» Saved entries:
┌──

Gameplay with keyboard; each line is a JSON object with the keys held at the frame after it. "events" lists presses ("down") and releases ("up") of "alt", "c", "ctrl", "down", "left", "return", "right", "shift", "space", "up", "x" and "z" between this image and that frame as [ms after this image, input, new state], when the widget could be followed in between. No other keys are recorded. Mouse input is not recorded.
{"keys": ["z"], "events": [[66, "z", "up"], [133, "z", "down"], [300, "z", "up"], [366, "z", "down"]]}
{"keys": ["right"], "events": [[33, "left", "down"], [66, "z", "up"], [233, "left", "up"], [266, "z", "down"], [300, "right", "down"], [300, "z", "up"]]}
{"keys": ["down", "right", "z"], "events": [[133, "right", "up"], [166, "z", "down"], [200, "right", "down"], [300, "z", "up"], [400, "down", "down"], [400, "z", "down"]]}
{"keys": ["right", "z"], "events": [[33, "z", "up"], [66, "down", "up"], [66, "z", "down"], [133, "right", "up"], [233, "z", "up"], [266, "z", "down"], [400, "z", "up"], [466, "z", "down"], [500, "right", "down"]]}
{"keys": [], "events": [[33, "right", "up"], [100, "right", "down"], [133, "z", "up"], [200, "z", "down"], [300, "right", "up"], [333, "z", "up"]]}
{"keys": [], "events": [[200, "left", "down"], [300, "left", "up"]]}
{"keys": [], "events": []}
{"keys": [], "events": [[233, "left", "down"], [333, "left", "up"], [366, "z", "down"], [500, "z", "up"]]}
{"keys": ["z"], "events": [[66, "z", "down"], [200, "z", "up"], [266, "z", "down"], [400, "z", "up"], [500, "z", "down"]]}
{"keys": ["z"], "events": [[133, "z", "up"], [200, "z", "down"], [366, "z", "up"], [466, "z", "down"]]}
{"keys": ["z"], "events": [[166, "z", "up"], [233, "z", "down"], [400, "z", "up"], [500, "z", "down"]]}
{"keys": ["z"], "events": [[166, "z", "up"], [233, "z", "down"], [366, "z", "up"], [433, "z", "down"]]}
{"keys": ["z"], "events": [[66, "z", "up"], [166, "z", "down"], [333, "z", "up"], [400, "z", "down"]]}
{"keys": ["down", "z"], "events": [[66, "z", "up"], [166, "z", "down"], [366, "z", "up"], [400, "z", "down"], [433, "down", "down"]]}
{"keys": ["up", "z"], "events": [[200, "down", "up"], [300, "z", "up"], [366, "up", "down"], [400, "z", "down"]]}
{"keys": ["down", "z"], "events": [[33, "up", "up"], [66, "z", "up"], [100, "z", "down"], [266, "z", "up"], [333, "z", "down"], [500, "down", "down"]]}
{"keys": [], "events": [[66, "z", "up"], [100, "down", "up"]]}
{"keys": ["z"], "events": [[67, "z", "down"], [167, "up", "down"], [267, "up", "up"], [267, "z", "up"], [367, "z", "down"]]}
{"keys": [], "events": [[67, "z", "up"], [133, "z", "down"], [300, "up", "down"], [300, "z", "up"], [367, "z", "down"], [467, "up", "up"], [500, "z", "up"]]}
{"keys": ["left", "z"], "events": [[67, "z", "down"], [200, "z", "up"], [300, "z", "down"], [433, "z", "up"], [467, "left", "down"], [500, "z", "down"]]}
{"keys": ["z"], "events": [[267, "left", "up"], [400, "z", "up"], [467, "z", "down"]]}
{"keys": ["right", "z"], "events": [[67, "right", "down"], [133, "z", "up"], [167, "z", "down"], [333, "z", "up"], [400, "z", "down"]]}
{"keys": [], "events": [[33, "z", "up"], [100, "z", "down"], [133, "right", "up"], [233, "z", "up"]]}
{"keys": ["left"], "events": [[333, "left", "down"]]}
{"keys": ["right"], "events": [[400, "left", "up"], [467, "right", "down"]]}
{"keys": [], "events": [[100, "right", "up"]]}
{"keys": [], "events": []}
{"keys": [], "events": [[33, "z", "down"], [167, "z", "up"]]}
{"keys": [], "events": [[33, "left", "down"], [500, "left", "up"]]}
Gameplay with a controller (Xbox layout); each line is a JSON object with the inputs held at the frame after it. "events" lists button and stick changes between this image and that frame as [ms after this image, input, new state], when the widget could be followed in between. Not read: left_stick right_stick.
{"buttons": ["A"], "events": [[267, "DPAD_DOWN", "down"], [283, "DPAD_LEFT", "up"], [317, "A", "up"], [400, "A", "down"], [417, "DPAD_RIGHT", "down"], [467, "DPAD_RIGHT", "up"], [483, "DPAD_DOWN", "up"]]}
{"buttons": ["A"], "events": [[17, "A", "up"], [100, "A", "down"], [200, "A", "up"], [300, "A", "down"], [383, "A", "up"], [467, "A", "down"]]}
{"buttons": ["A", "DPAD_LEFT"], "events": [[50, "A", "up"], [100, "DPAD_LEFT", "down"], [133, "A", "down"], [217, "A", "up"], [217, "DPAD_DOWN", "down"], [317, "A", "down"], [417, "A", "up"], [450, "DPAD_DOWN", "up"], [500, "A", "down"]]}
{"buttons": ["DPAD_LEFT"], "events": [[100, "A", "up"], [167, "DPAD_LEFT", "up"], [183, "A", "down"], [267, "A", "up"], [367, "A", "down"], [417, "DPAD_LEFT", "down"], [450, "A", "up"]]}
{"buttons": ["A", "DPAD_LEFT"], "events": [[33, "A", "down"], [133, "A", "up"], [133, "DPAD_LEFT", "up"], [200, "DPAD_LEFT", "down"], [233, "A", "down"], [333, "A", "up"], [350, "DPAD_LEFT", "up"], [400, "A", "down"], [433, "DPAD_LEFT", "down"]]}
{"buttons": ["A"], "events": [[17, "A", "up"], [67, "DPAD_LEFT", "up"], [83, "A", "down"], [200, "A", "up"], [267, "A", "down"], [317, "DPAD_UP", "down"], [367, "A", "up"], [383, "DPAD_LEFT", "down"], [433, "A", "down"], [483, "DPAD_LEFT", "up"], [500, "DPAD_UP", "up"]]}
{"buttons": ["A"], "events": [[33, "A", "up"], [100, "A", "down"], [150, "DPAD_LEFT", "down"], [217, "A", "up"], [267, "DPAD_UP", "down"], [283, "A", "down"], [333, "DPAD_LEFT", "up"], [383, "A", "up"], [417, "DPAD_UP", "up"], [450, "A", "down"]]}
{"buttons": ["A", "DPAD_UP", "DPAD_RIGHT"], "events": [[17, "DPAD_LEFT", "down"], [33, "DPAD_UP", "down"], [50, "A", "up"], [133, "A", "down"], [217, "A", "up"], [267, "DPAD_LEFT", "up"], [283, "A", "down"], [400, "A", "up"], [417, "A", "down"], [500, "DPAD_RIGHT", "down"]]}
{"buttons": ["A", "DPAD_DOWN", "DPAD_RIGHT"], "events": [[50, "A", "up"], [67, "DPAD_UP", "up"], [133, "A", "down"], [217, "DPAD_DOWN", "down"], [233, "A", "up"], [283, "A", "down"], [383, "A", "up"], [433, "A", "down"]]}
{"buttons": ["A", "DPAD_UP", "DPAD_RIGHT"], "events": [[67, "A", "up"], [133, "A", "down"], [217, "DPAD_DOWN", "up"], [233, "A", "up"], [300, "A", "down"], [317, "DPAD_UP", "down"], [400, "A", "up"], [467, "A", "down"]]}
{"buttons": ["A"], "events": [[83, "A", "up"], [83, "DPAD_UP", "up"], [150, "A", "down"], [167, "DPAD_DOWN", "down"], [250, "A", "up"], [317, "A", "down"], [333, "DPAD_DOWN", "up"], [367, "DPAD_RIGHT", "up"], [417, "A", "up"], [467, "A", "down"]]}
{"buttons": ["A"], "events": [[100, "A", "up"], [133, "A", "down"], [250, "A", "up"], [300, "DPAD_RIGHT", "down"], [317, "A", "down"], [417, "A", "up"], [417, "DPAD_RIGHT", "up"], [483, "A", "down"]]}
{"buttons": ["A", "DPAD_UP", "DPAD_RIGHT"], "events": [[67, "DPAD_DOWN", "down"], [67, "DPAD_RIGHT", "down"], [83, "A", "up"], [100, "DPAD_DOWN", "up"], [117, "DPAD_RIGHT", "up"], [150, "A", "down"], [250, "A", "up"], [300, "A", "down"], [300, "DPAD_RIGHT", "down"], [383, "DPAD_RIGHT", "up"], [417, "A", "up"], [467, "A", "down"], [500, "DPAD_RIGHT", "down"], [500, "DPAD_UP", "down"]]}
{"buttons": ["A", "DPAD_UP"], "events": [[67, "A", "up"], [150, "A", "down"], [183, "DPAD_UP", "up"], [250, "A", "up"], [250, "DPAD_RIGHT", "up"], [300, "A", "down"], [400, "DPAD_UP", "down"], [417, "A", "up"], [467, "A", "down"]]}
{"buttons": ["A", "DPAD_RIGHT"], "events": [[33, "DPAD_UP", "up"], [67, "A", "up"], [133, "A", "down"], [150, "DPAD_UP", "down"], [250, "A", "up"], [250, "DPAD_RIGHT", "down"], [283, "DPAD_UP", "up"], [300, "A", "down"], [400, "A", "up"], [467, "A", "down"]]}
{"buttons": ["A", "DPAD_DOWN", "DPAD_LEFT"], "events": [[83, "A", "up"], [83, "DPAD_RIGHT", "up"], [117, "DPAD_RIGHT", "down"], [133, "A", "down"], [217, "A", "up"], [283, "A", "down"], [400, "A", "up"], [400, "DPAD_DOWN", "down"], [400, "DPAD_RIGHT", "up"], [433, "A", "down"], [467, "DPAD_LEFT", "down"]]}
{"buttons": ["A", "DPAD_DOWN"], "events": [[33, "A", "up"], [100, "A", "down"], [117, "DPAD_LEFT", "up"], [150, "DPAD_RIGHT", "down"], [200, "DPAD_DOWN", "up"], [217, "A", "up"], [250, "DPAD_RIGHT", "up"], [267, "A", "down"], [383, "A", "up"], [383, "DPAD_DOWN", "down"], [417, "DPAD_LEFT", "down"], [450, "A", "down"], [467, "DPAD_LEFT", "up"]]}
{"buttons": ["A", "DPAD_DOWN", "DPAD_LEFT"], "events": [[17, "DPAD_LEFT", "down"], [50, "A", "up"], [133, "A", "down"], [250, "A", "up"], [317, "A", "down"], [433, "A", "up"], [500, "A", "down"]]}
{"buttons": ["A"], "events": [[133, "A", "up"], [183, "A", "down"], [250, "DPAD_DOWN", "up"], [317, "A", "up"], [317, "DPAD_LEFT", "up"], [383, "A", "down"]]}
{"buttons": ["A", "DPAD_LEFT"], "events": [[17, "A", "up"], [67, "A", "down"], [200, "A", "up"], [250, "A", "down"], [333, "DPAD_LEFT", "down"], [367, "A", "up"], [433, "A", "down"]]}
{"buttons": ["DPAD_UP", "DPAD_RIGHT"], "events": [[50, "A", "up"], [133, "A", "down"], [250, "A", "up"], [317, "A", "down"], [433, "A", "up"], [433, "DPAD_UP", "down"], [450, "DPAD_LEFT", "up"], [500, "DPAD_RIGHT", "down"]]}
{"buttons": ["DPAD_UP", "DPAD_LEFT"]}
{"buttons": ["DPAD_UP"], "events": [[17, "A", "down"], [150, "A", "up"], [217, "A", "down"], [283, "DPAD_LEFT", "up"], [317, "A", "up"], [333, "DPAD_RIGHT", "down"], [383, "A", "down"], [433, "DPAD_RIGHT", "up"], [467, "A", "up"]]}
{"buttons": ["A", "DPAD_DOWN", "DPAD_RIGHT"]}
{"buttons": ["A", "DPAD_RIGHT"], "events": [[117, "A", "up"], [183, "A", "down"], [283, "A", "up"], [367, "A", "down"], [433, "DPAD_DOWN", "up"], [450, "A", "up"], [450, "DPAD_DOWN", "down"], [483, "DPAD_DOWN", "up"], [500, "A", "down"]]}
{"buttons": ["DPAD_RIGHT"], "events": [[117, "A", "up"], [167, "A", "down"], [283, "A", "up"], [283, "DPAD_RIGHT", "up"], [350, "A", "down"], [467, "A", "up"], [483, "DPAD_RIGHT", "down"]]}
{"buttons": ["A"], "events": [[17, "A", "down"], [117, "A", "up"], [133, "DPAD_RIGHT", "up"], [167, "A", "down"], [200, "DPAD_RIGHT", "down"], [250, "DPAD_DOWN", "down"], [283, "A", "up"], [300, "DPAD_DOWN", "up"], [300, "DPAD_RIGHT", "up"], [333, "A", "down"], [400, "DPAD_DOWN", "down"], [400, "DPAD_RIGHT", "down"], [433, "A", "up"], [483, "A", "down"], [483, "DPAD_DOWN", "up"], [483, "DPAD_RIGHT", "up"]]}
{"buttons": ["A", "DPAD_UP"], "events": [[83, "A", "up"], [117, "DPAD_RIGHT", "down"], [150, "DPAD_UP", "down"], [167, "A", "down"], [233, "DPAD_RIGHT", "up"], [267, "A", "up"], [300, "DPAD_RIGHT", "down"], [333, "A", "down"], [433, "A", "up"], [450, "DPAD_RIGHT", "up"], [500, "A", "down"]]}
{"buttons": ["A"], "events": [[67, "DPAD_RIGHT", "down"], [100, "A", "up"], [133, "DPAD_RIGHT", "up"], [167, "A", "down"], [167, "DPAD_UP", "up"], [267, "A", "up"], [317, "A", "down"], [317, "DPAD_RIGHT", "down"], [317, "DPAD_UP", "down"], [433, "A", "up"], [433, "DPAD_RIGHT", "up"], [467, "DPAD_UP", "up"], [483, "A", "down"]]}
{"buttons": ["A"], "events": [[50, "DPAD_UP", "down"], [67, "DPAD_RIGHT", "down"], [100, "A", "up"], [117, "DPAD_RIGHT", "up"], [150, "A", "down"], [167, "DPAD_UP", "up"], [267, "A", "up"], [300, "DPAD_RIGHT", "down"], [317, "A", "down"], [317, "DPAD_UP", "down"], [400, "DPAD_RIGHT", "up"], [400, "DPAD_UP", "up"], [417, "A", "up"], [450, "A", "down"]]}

└──

» WHAT THE TASK REQUIRES:
Write out each line above containing "that".

» THE COMPLETED TASK:
Gameplay with keyboard; each line is a JSON object with the keys held at the frame after it. "events" lists presses ("down") and releases ("up") of "alt", "c", "ctrl", "down", "left", "return", "right", "shift", "space", "up", "x" and "z" between this image and that frame as [ms after this image, input, new state], when the widget could be followed in between. No other keys are recorded. Mouse input is not recorded.
Gameplay with a controller (Xbox layout); each line is a JSON object with the inputs held at the frame after it. "events" lists button and stick changes between this image and that frame as [ms after this image, input, new state], when the widget could be followed in between. Not read: left_stick right_stick.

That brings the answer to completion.